## [REQUIREMENT]
If a line in the records below holds the string "images", count it; give only the total.

## [DATA FOR THE TASK]
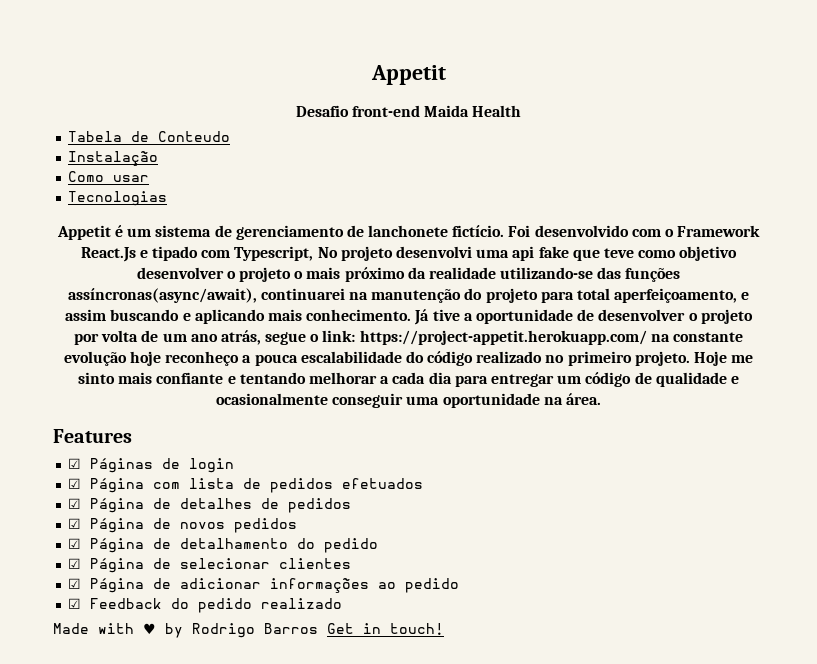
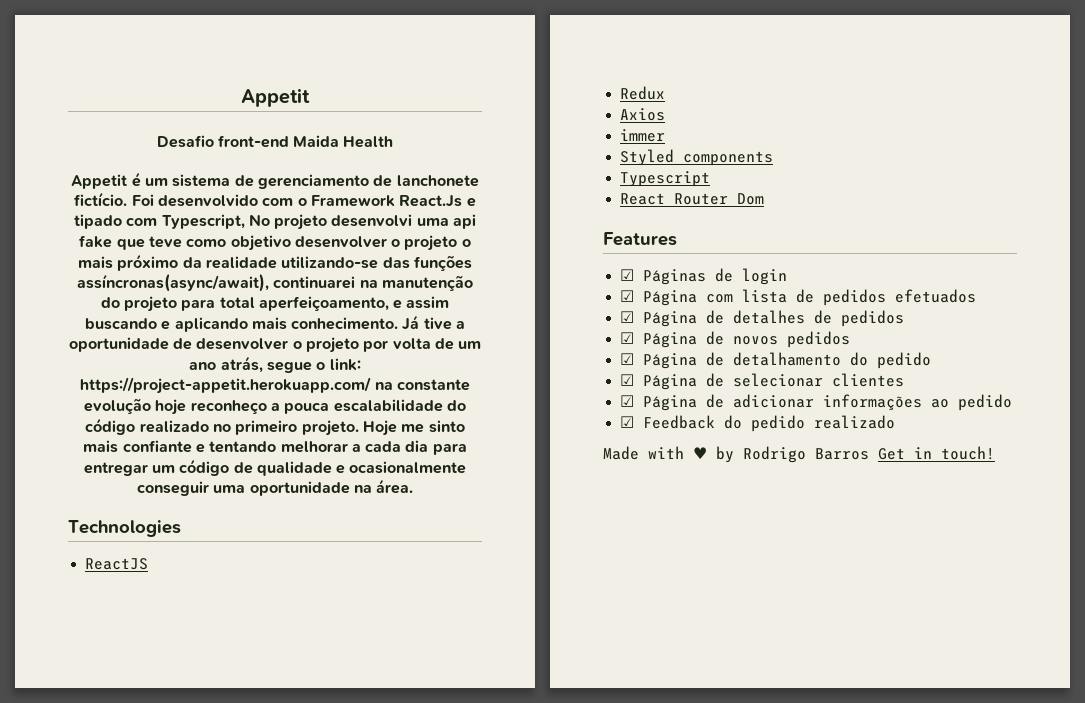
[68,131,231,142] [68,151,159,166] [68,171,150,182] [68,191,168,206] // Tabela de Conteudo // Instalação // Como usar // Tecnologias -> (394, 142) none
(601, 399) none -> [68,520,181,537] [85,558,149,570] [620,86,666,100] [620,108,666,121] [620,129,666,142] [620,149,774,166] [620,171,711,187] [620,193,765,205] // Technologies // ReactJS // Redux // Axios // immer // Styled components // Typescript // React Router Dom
---
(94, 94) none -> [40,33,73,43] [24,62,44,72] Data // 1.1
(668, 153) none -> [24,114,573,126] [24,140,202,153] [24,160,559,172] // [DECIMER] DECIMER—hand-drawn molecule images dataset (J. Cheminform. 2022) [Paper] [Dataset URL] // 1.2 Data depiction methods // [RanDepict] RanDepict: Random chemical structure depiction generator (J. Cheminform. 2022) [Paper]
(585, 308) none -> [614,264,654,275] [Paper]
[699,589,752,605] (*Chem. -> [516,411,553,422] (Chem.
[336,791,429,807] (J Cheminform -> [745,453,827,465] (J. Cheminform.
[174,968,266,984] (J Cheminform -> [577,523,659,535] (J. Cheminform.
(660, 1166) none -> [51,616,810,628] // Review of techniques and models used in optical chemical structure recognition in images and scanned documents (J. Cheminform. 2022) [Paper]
* * *
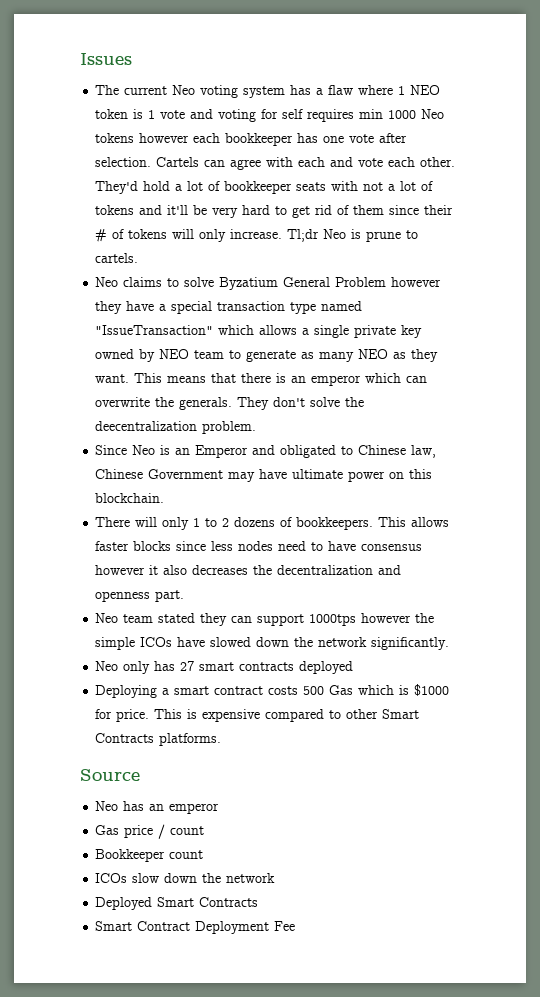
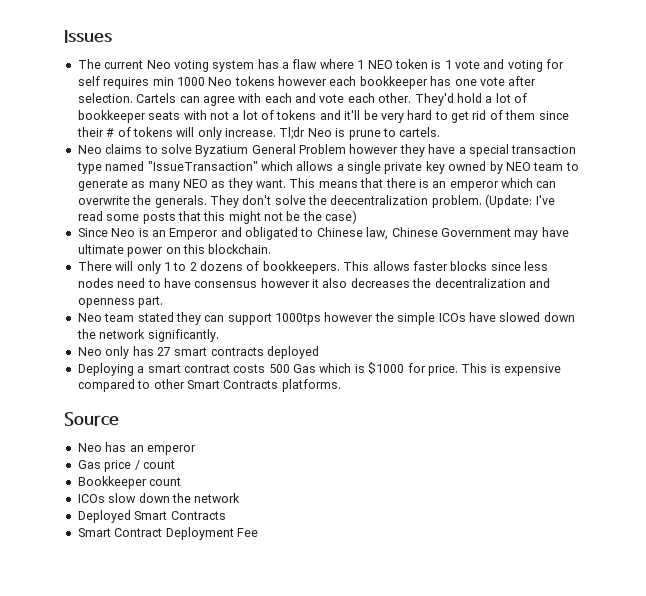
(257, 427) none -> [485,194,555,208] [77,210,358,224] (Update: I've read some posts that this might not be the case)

## [EXERCISE ANSWER]
2